Food & Drink

Protein-packed falafel is easy to make

Falafel with dipping sauces.
Falafel with dipping sauces.

For years, New Orleans’ dining scene has been made up mostly of two kinds of restaurants: the Creole white-tablecloth dining rooms catering to those with money to spend, and at the other end the cheap Cajun restaurants dotting the city and its outlying suburbs.

Now, a decade after Hurricane Katrina, a new generation of chefs is expanding the city’s food scene with global accents. On a recent trip to the Big Easy, I was surprised to learn that one of the hottest new restaurants in the city, Shaya, served Israeli food. I have eaten my share of falafel (vegetarian fritters) around the world, but I didn’t expect to find such an excellent version of this Israeli “fast food” here.

Falafel are equally delicious eaten alone or stuffed into pita bread topped with tahini (sesame seed paste) sauce, lettuce, onions and tomato. Well-made falafel has a crispy exterior, giving way to a hot fluffy center of seasoned mashed garbanzo beans, garlic and parsley. Unlike other bean fritters, these are made from soaked but uncooked beans. You can make falafel from canned beans, but the texture and taste won’t be as good.

It’s important to keep the water at a minimum when grinding the beans; otherwise, they may fall apart when they hit the hot oil. If you notice this happening when starting to fry a batch, add a little flour to the mix.

If you don’t have a thermometer, add a pinch of the batter when the oil begins to simmer to test if the oil is hot enough (350 degrees). If it begins to sizzle immediately and sinks to the bottom and then pops up to the top, the oil is ready. Once you get the batter and the oil right, your patties will brown beautifully. Serve your falafel hot out of the oil for the best results.

Falafel is a great source of protein for vegetarians. If you want a fast tahini sauce, mix equal amounts of tahini and yogurt, and season to taste with a little salt, pepper, cumin, raw garlic if you like, and lemon juice. Hummus and tzatziki (yogurt cucumber dip) are good accompaniments.

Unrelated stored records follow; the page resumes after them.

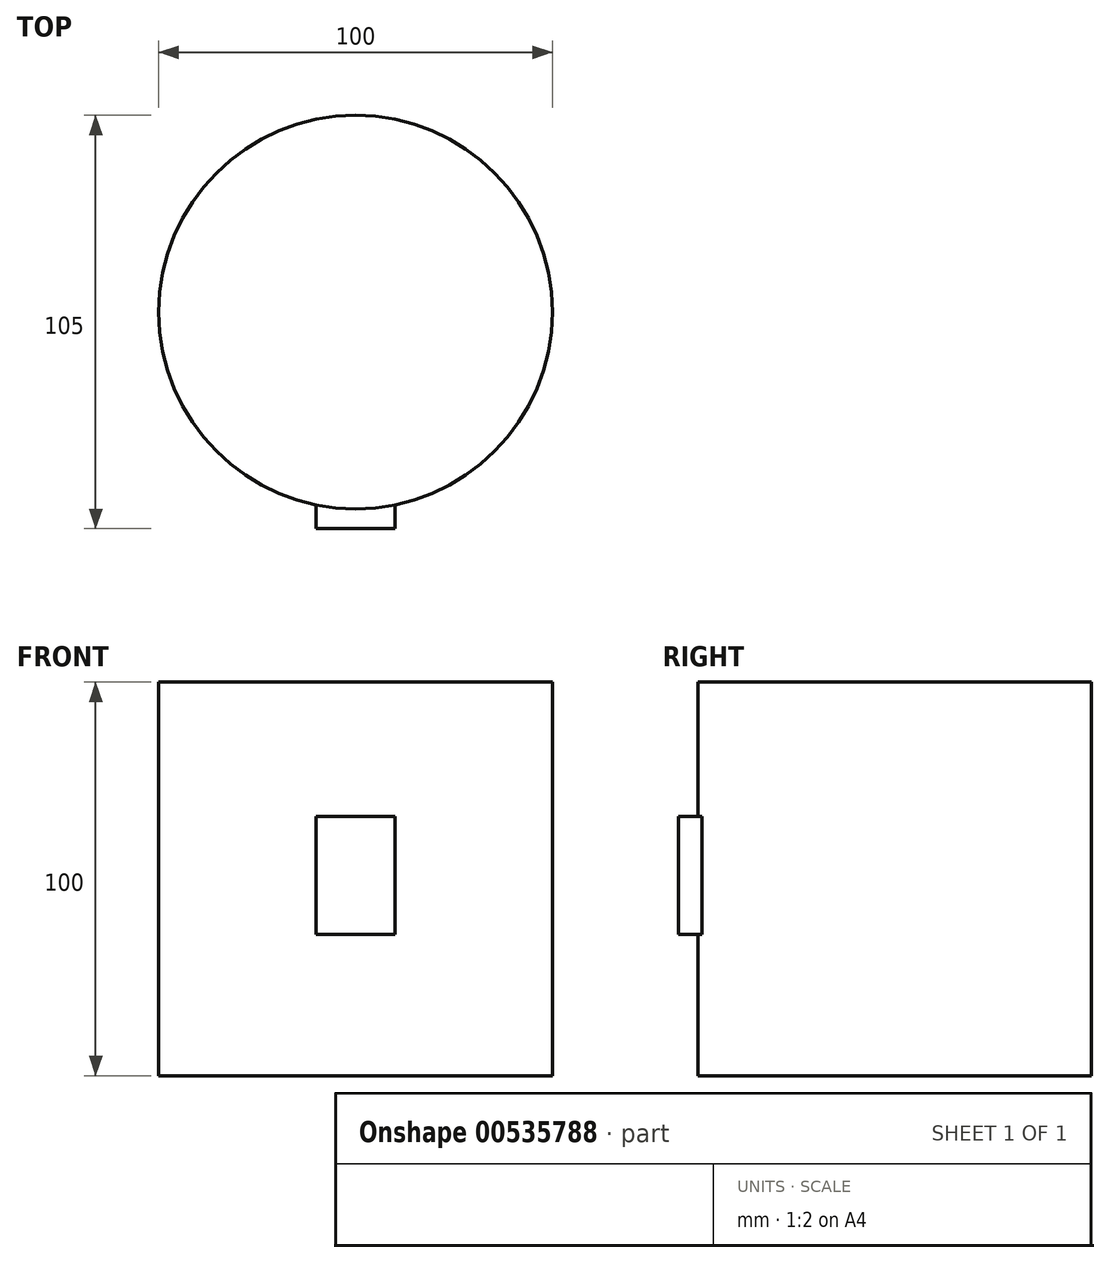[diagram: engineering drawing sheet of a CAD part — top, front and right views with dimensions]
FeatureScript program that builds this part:
annotation { "Feature Type Name" : "Feature", "Feature Type Description" : "" }
export const myFeature = defineFeature(function(context is Context, id is Id, definition is map)
    precondition{}
    {
        {
            var Q0;
            Q0=qCreatedBy(makeId("Top.planeOp"),FACE);
            var sketch = newSketch(context, id + "F0", { "sketchPlane" : qUnion([Q0])});
            skCircle(sketch, "E0", {"center": v(0, 0) * mm, "radius": 50 * mm});
            skSolve(sketch);
        }
        {
            var Q0;
            Q0=makeQuery(id+"F0.imprint","IMPRINT",FACE,{"disambiguationData":[TD([[makeQuery(id+"F0.imprint","IMPRINT",EDGE,{"derivedFrom":sQuery(id+"F0.wireOp",EDGE,"E0")}),1.0]])]});
            extrude(context, id + "F1", {"entities" : qUnion([Q0]), "depth" : 100 * mm, "offsetDistance" : 25 * mm});
        }
        {
            var Q0;
            Q0=qCreatedBy(makeId("Front.planeOp"),FACE);
            var sketch = newSketch(context, id + "F2", { "sketchPlane" : qUnion([Q0])});
            skLineSegment(sketch, "E1.bottom", {"start": v(-10, 35.84) * mm, "end": v(10, 35.84) * mm});
            skLineSegment(sketch, "E1.top", {"start": v(-10, 65.84) * mm, "end": v(10, 65.84) * mm});
            skLineSegment(sketch, "E1.left", {"start": v(-10, 35.84) * mm, "end": v(-10, 65.84) * mm});
            skLineSegment(sketch, "E1.right", {"start": v(10, 35.84) * mm, "end": v(10, 65.84) * mm});
            skPoint(sketch, "E1.middle", {"position": v(0, 50.84) * mm});
            skSolve(sketch);
        }
        {
            var Q0;
            Q0 = qSketchRegion(id + "F2", true);
            extrude(context, id + "F3", {"entities" : qUnion([Q0]), "operationType" : NewBodyOperationType.ADD, "depth" : 55 * mm, "offsetDistance" : 25 * mm});
        }
    });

Carole Kotkin is manager of the Ocean Reef Club cooking school and co-host of Food & Wine Talk on


This recipe is adapted from Chef Alon Shaya of Shaya restaurant in New Orleans. Served hot, these fragrant fritters are irresistible washed down with a glass of chilled Grgich Hills Fume Blanc 2013 from Napa Valley, California ($29.99). The zesty spice and nutty flavor of the beans in this dish blend deliciously into the rich tropical fruit and lemongrass flavors of this wine.

1 1/3 cup dried garbanzo beans (or you can use 3 cups of canned garbanzos to substitute)

1 cup finely chopped flat leaf parlsey

1/2 cup diced yellow onion

1 clove garlic, crushed

1/4 teaspoon cardamom

1/4 teaspoon cayenne pepper

1/2 teaspoon cumin

3/4 teaspoon baking powder

2 1/2 teaspoons all-purpose flour

Zest of 1 lemon

1/4 cup water (or as needed)

Salt to taste

Whites from 2 eggs

4 cups canola oil

Place the dried garbanzo beans in a large bowl and cover with 3 cups of water. Place in a covered container in the refrigerator to soak overnight. The next day, drain the beans well, and for best results use the grinder attachment of an electric stand mixer. Grind once through the dye with the largest diameter into a bowl. Add parsley, onions, and garlic and run through the grinder a second time. Add cardamom, cayenne pepper, cumin, baking powder, flour, lemon zest and mix well, adding a little water as needed to bind the mixture. Season with salt. Alternatively, in a food processor, pulse the garbanzo beans, parsley, onion, and garlic until coarsely ground. Add cardamom, cayenne pepper, cumin, baking powder, flour, lemon zest and mix well, adding a little water as needed to bind the mixture. Pulse until it is finely chopped, but not mushy, and holds together. Transfer to a bowl and season with salt. In a separate bowl, whip egg whites to stiff peaks. Fold into the falafel mixture. Heat oil in a large pot to 350 degrees. With wet hands, shape the mixture into 24 3-tablespoon-size balls. Shape into football-shaped patties. Use an ice cream scoop to create uniform-sized balls. Transfer falafel to a rimmed baking sheet. Fry falafel in batches until cooked through and golden brown, about 4 minutes per batch. Drain on paper towels. Serve at once.